**Dataset records**
· · · ·

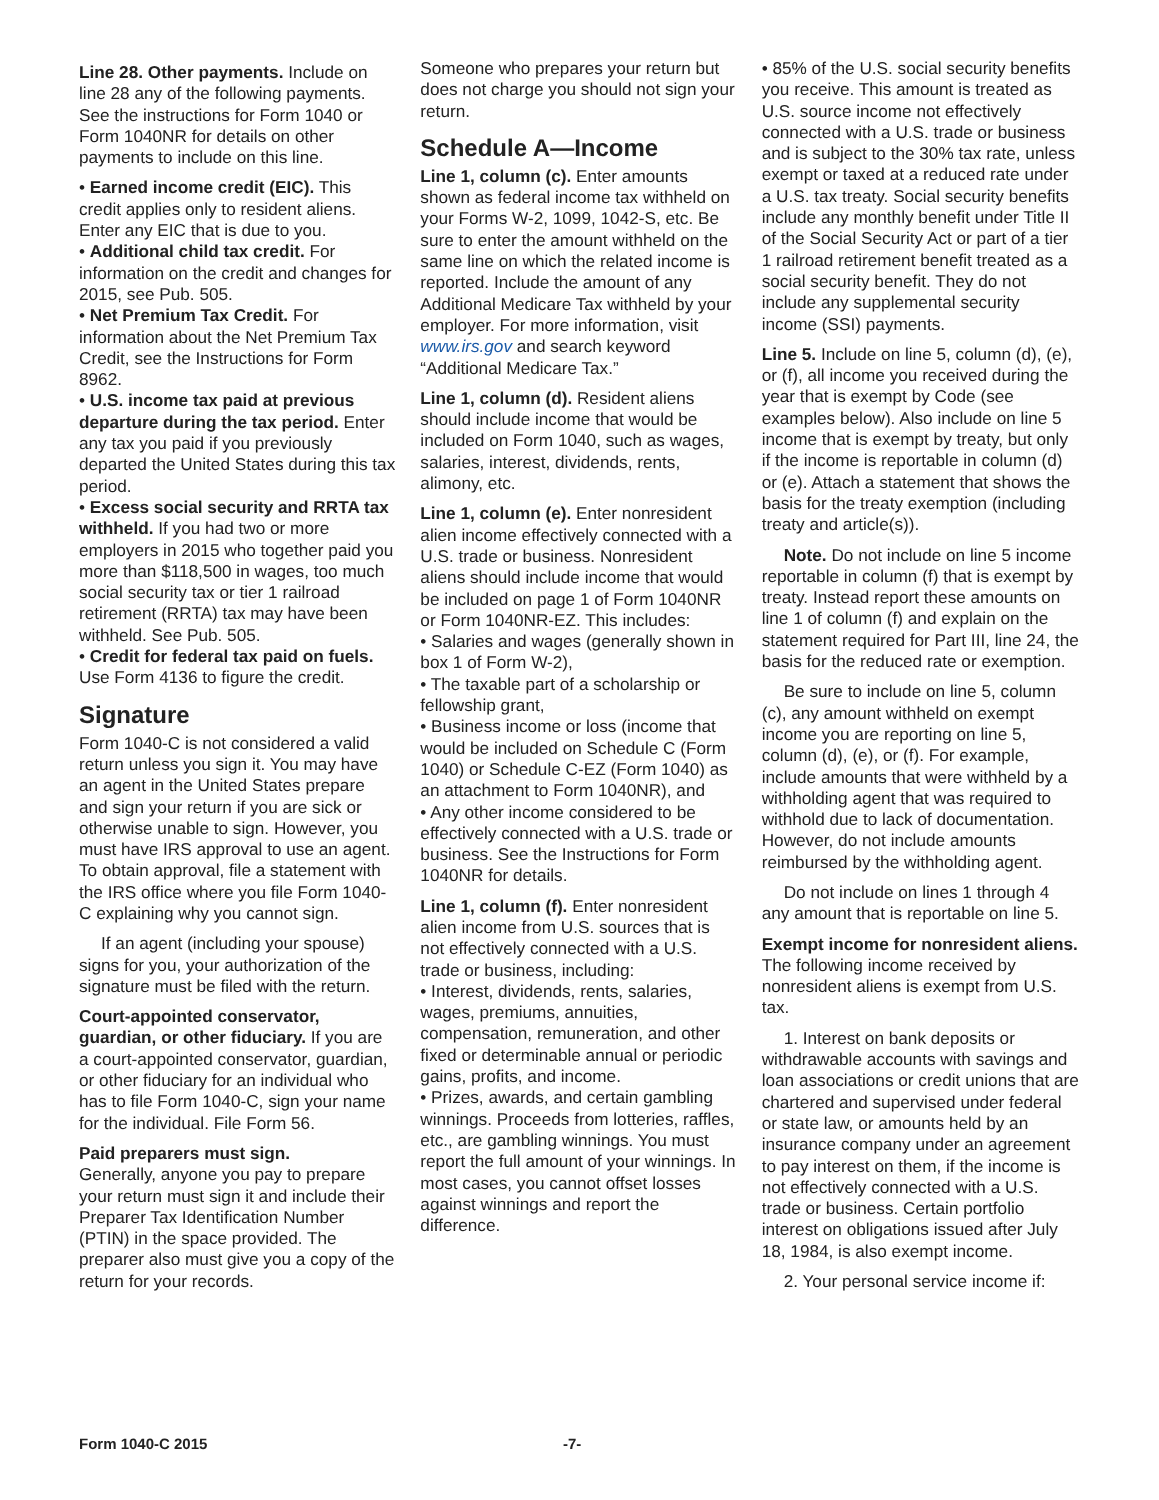Line 28. Other payments. Include on line 28 any of the following payments. See the instructions for Form 1040 or Form 1040NR for details on other payments to include on this line.
• Earned income credit (EIC). This credit applies only to resident aliens. Enter any EIC that is due to you.
• Additional child tax credit. For information on the credit and changes for 2015, see Pub. 505.
• Net Premium Tax Credit. For information about the Net Premium Tax Credit, see the Instructions for Form 8962.
• U.S. income tax paid at previous departure during the tax period. Enter any tax you paid if you previously departed the United States during this tax period.
• Excess social security and RRTA tax withheld. If you had two or more employers in 2015 who together paid you more than $118,500 in wages, too much social security tax or tier 1 railroad retirement (RRTA) tax may have been withheld. See Pub. 505.
• Credit for federal tax paid on fuels. Use Form 4136 to figure the credit.
Signature
Form 1040-C is not considered a valid return unless you sign it. You may have an agent in the United States prepare and sign your return if you are sick or otherwise unable to sign. However, you must have IRS approval to use an agent. To obtain approval, file a statement with the IRS office where you file Form 1040-C explaining why you cannot sign.
If an agent (including your spouse) signs for you, your authorization of the signature must be filed with the return.
Court-appointed conservator, guardian, or other fiduciary. If you are a court-appointed conservator, guardian, or other fiduciary for an individual who has to file Form 1040-C, sign your name for the individual. File Form 56.
Paid preparers must sign.
Generally, anyone you pay to prepare your return must sign it and include their Preparer Tax Identification Number (PTIN) in the space provided. The preparer also must give you a copy of the return for your records.
Someone who prepares your return but does not charge you should not sign your return.
Schedule A—Income
Line 1, column (c). Enter amounts shown as federal income tax withheld on your Forms W-2, 1099, 1042-S, etc. Be sure to enter the amount withheld on the same line on which the related income is reported. Include the amount of any Additional Medicare Tax withheld by your employer. For more information, visit www.irs.gov and search keyword “Additional Medicare Tax.”
Line 1, column (d). Resident aliens should include income that would be included on Form 1040, such as wages, salaries, interest, dividends, rents, alimony, etc.
Line 1, column (e). Enter nonresident alien income effectively connected with a U.S. trade or business. Nonresident aliens should include income that would be included on page 1 of Form 1040NR or Form 1040NR-EZ. This includes:
• Salaries and wages (generally shown in box 1 of Form W-2),
• The taxable part of a scholarship or fellowship grant,
• Business income or loss (income that would be included on Schedule C (Form 1040) or Schedule C-EZ (Form 1040) as an attachment to Form 1040NR), and
• Any other income considered to be effectively connected with a U.S. trade or business. See the Instructions for Form 1040NR for details.
Line 1, column (f). Enter nonresident alien income from U.S. sources that is not effectively connected with a U.S. trade or business, including:
• Interest, dividends, rents, salaries, wages, premiums, annuities, compensation, remuneration, and other fixed or determinable annual or periodic gains, profits, and income.
• Prizes, awards, and certain gambling winnings. Proceeds from lotteries, raffles, etc., are gambling winnings. You must report the full amount of your winnings. In most cases, you cannot offset losses against winnings and report the difference.
• 85% of the U.S. social security benefits you receive. This amount is treated as U.S. source income not effectively connected with a U.S. trade or business and is subject to the 30% tax rate, unless exempt or taxed at a reduced rate under a U.S. tax treaty. Social security benefits include any monthly benefit under Title II of the Social Security Act or part of a tier 1 railroad retirement benefit treated as a social security benefit. They do not include any supplemental security income (SSI) payments.
Line 5. Include on line 5, column (d), (e), or (f), all income you received during the year that is exempt by Code (see examples below). Also include on line 5 income that is exempt by treaty, but only if the income is reportable in column (d) or (e). Attach a statement that shows the basis for the treaty exemption (including treaty and article(s)).
Note. Do not include on line 5 income reportable in column (f) that is exempt by treaty. Instead report these amounts on line 1 of column (f) and explain on the statement required for Part III, line 24, the basis for the reduced rate or exemption.
Be sure to include on line 5, column (c), any amount withheld on exempt income you are reporting on line 5, column (d), (e), or (f). For example, include amounts that were withheld by a withholding agent that was required to withhold due to lack of documentation. However, do not include amounts reimbursed by the withholding agent.
Do not include on lines 1 through 4 any amount that is reportable on line 5.
Exempt income for nonresident aliens. The following income received by nonresident aliens is exempt from U.S. tax.
1. Interest on bank deposits or withdrawable accounts with savings and loan associations or credit unions that are chartered and supervised under federal or state law, or amounts held by an insurance company under an agreement to pay interest on them, if the income is not effectively connected with a U.S. trade or business. Certain portfolio interest on obligations issued after July 18, 1984, is also exempt income.
2. Your personal service income if:
Form 1040-C 2015 -7-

· · · ·

**Exercise requirements**
Apart from the pictures, all of the data should be repeated exactly.

**Result of this exercise**
Line 28. Other payments. Include on line 28 any of the following payments. See the instructions for Form 1040 or Form 1040NR for details on other payments to include on this line.
• Earned income credit (EIC). This credit applies only to resident aliens. Enter any EIC that is due to you.
• Additional child tax credit. For information on the credit and changes for 2015, see Pub. 505.
• Net Premium Tax Credit. For information about the Net Premium Tax Credit, see the Instructions for Form 8962.
• U.S. income tax paid at previous departure during the tax period. Enter any tax you paid if you previously departed the United States during this tax period.
• Excess social security and RRTA tax withheld. If you had two or more employers in 2015 who together paid you more than $118,500 in wages, too much social security tax or tier 1 railroad retirement (RRTA) tax may have been withheld. See Pub. 505.
• Credit for federal tax paid on fuels. Use Form 4136 to figure the credit.
Signature
Form 1040-C is not considered a valid return unless you sign it. You may have an agent in the United States prepare and sign your return if you are sick or otherwise unable to sign. However, you must have IRS approval to use an agent. To obtain approval, file a statement with the IRS office where you file Form 1040-C explaining why you cannot sign.
If an agent (including your spouse) signs for you, your authorization of the signature must be filed with the return.
Court-appointed conservator, guardian, or other fiduciary. If you are a court-appointed conservator, guardian, or other fiduciary for an individual who has to file Form 1040-C, sign your name for the individual. File Form 56.
Paid preparers must sign.
Generally, anyone you pay to prepare your return must sign it and include their Preparer Tax Identification Number (PTIN) in the space provided. The preparer also must give you a copy of the return for your records.
Someone who prepares your return but does not charge you should not sign your return.
Schedule A—Income
Line 1, column (c). Enter amounts shown as federal income tax withheld on your Forms W-2, 1099, 1042-S, etc. Be sure to enter the amount withheld on the same line on which the related income is reported. Include the amount of any Additional Medicare Tax withheld by your employer. For more information, visit www.irs.gov and search keyword “Additional Medicare Tax.”
Line 1, column (d). Resident aliens should include income that would be included on Form 1040, such as wages, salaries, interest, dividends, rents, alimony, etc.
Line 1, column (e). Enter nonresident alien income effectively connected with a U.S. trade or business. Nonresident aliens should include income that would be included on page 1 of Form 1040NR or Form 1040NR-EZ. This includes:
• Salaries and wages (generally shown in box 1 of Form W-2),
• The taxable part of a scholarship or fellowship grant,
• Business income or loss (income that would be included on Schedule C (Form 1040) or Schedule C-EZ (Form 1040) as an attachment to Form 1040NR), and
• Any other income considered to be effectively connected with a U.S. trade or business. See the Instructions for Form 1040NR for details.
Line 1, column (f). Enter nonresident alien income from U.S. sources that is not effectively connected with a U.S. trade or business, including:
• Interest, dividends, rents, salaries, wages, premiums, annuities, compensation, remuneration, and other fixed or determinable annual or periodic gains, profits, and income.
• Prizes, awards, and certain gambling winnings. Proceeds from lotteries, raffles, etc., are gambling winnings. You must report the full amount of your winnings. In most cases, you cannot offset losses against winnings and report the difference.
• 85% of the U.S. social security benefits you receive. This amount is treated as U.S. source income not effectively connected with a U.S. trade or business and is subject to the 30% tax rate, unless exempt or taxed at a reduced rate under a U.S. tax treaty. Social security benefits include any monthly benefit under Title II of the Social Security Act or part of a tier 1 railroad retirement benefit treated as a social security benefit. They do not include any supplemental security income (SSI) payments.
Line 5. Include on line 5, column (d), (e), or (f), all income you received during the year that is exempt by Code (see examples below). Also include on line 5 income that is exempt by treaty, but only if the income is reportable in column (d) or (e). Attach a statement that shows the basis for the treaty exemption (including treaty and article(s)).
Note. Do not include on line 5 income reportable in column (f) that is exempt by treaty. Instead report these amounts on line 1 of column (f) and explain on the statement required for Part III, line 24, the basis for the reduced rate or exemption.
Be sure to include on line 5, column (c), any amount withheld on exempt income you are reporting on line 5, column (d), (e), or (f). For example, include amounts that were withheld by a withholding agent that was required to withhold due to lack of documentation. However, do not include amounts reimbursed by the withholding agent.
Do not include on lines 1 through 4 any amount that is reportable on line 5.
Exempt income for nonresident aliens. The following income received by nonresident aliens is exempt from U.S. tax.
1. Interest on bank deposits or withdrawable accounts with savings and loan associations or credit unions that are chartered and supervised under federal or state law, or amounts held by an insurance company under an agreement to pay interest on them, if the income is not effectively connected with a U.S. trade or business. Certain portfolio interest on obligations issued after July 18, 1984, is also exempt income.
2. Your personal service income if:
Form 1040-C 2015 -7-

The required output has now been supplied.